▸ CONSIGNES DE TRAVAIL
**A)** D'après le témoignage sur le fichage ADN, combien de personnes sont inscrites chaque mois au fichier des empreintes génétiques ?
**B)** Transcrivez sans rien changer tout le passage du témoignage sur le fichage ADN, depuis « Pourquoi tant de » jusqu'à « massifs et généralisés. ».

▸ TEXTE À ÉTUDIER

_ _ _

Témoignage : Pour un refus généralisé du fichage ADN




Actuellement, 30 000 personnes par mois sont inscrites au fichier des empreintes génétiques (Fnaeg), plus de deux millions de personnes ont fait l’objet d’un prélèvement ADN lors de leur garde à vue ou de leur détention. Un nombre toujours croissant de personnes disent non à cette logique de contrôle. Témoignage d’un militant opposé au projet d’aéroport de Notre-Dame-des-Landes.

Dans le cadre de la lutte contre le projet d’aéroport de Notre-Dame-des-Landes, j’ai été arrêté ­suite à des actions collectives. à ceux qui me réclamaient mon ADN, j’ai toujours répondu « mes gènes m’appartiennent ». Malgré la menace d’être condamné à un an de prison ferme et 15 000 euros d’amende, je m’oppose avec détermination à ce chantage organisé par l’État.

Pourquoi tant de gènes ?

En effet, le législateur a prévu que se soustraire au prélèvement biologique est un délit continu, un délit perpétuel.
Rien, à part une relax ou une grâce ne peut nous extraire de ce cercle vicieux. Condamné déjà à des peines de prison avec sursis allant de un à deux mois, je viens de dire non au procureur pour la troisième fois pour la même affaire. Je m’attends à un nouveau procès... et pourquoi pas au bout, à de la prison ferme. L’État fait de moi un multirécidiviste et cherche à me faire craquer et à épuiser tout mouvement de soutien. Face à cet appareil judiciaire bien huilé, on ne peut espérer enrayer la machine que par des refus massifs et généralisés.

Quelle raison d’État justifie le fichage de la population ? Sachant que nos gènes sont bavards et qu’ils renseignent sur nos origines éthno-géographiques ainsi que sur la filiation, l’hérédité, les pathologies, nous pouvons craindre le pire. Si j’accepte d’être fiché, ce sont mes parents, enfants, frères et sœurs qui seront fichés avec moi. Il s’agit d’un engrenage qui instaure un monde de la suspicion où la présomption d’innocence est reléguée aux fins fonds des placards de la justice par les charlatans de la preuve irréfutable, qui sortent toujours l’épouvantail de quelque crime odieux pour nous faire accepter par la peur la mise sous surveillance quasi généralisée de toute la population. Le délire scientiste autour de l’ADN est animé par un esprit de conquête et le mythe du contrôle total. Les scientifiques ont découvert nos gènes, les conquistadors de la politique colonisent nos vies.

_ _ _

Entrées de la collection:
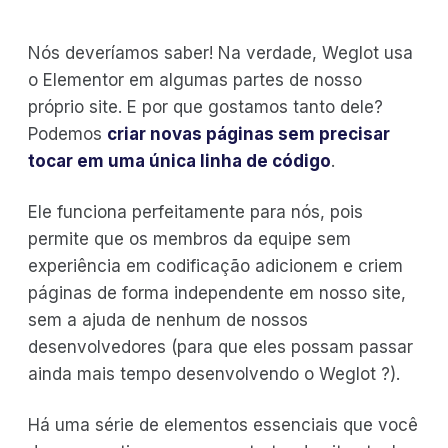
Nós deveríamos saber! Na verdade, Weglot usa
o Elementor em algumas partes de nosso
próprio site. E por que gostamos tanto dele?
Podemos
criar novas páginas sem precisar
tocar em uma única linha de código
.
Ele funciona perfeitamente para nós, pois
permite que os membros da equipe sem
experiência em codificação adicionem e criem
páginas de forma independente em nosso site,
sem a ajuda de nenhum de nossos
desenvolvedores (para que eles possam passar
ainda mais tempo desenvolvendo o Weglot ?).
Há uma série de elementos essenciais que você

_ _ _

▸ RÉPONSES PAR CONSIGNE
**A)** 30 000 personnes par mois.

**B)**
Pourquoi tant de gènes ?

En effet, le législateur a prévu que se soustraire au prélèvement biologique est un délit continu, un délit perpétuel.
Rien, à part une relax ou une grâce ne peut nous extraire de ce cercle vicieux. Condamné déjà à des peines de prison avec sursis allant de un à deux mois, je viens de dire non au procureur pour la troisième fois pour la même affaire. Je m’attends à un nouveau procès... et pourquoi pas au bout, à de la prison ferme. L’État fait de moi un multirécidiviste et cherche à me faire craquer et à épuiser tout mouvement de soutien. Face à cet appareil judiciaire bien huilé, on ne peut espérer enrayer la machine que par des refus massifs et généralisés.